Today, despite the globalisation of the world, physical borders are being re-established through international information, legal and economic divides. Wendy Brown says that there is a paradox in which the permeability of borders in today’s globalised mobility does not mean that they are abandoned, but that in addition to maintaining old borders, new borders are erected where there never were any. Since the fall of the Berlin Wall in 1989, we have seen a proliferation of physical barriers between countries, both within Europe, where some 1000 km of physical barriers and walls are said to have been created, and worldwide (USA/Mexico, Israeli West Bank, Saudi Arabia/Yemen/Iraq, Bangladesh/India, India/Pakistan, Uzbekistan/Kyrgyzstan, Botswana/Zimbabwe, Spain/Morocco …). Last but not least, the newly erected physical barriers at borders also include the barbed wire at the Slovenian-Croatian and the former Slovenian-Austrian border. Brown argues that this is a reaction to the realisation that the concepts of sovereignty and the nation-state are moving away from each other. She claims that the new walls have become symbols of this erosion.

In the case of the European Union, we can trace the tendency set by the Schengen Agreement in 1985: In exchange for less control of local borders, control of Europe’s external borders was tightened. The political processes of the disintegration of Yugoslavia, which took place on Slovenia’s doorstep in the 1990s and ended in war, had long-term consequences that should perhaps be highlighted on the occasion of this year’s 30th anniversary of Slovenia’s independence, as thousands of people are left on the other side of the EU border without a chance for a decent life. Since 2015, increasing migration from war zones to Europe and last year the COVID-19 pandemic have created new border conditions that highlight the disunity of European and global politics and the failure of the Universal Human Rights Project.

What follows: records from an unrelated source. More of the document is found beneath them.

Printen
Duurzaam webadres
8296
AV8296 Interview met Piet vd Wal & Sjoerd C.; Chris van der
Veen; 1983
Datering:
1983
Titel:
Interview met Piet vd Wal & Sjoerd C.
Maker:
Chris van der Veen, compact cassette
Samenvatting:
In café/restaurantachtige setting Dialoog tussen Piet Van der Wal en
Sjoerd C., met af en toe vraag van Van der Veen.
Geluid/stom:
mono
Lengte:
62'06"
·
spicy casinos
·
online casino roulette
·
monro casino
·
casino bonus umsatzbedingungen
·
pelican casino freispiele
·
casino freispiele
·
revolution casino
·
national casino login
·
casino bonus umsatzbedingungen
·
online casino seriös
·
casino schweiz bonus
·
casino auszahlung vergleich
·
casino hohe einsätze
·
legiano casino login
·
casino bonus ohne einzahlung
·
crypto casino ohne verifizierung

Individual authoritarian mechanisms are emerging that do not take into account that the image of the world has changed at the expense of the struggles of the past and that new formulas of social policy must be found within state systems that do not demarcate, separate and discriminate. Among the goals of the “workplace of democracy”, Étienne Balibar proposes, among others, the democratisation of borders (which of course does not mean their abolition) through the progress of “human rights politics” and the overcoming of collective insecurity. According to him, we should start precisely with the “state of the nomadic populations ‘shoved into insecurity’, which are the source and target of security obsessions that are closely linked to identity obsessions”. So we need to rethink how to change the historical relations between territories and populations, just as globalisation has already changed the relations between territory, the flow of goods, capital and information.

The artistic investigations and interpretations of situations at the external and internal borders of Europe, as well as at the border between the USA and Mexico, reveal the impressions of the border areas, personal stories or family tragedies, and paint a picture of the map of how these sharp divides are experienced. The works capture a rethinking of historical truths and geopolitical phenomena, but also alternative solutions that we want to highlight as spaces of potentiality if not of the future.

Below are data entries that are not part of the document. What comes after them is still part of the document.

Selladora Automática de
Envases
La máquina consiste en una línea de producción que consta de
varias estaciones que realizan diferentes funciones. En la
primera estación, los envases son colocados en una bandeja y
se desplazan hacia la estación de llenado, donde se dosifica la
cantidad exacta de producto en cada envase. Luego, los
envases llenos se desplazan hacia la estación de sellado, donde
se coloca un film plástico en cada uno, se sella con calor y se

The international group exhibition Beyond Borders, a collaboration between the Centre for Contemporary Arts Celje and the Museum of Modern and Contemporary Art Koroška, will be presented in two venues, striving for different conceptual focuses through a common idea, expanding and transforming them through the artworks and the artists presented in the two galleries. By attempting to contextualise the themes and artworks in a flexible way, we also go beyond the boundaries of the purely physical transfer of the exhibition.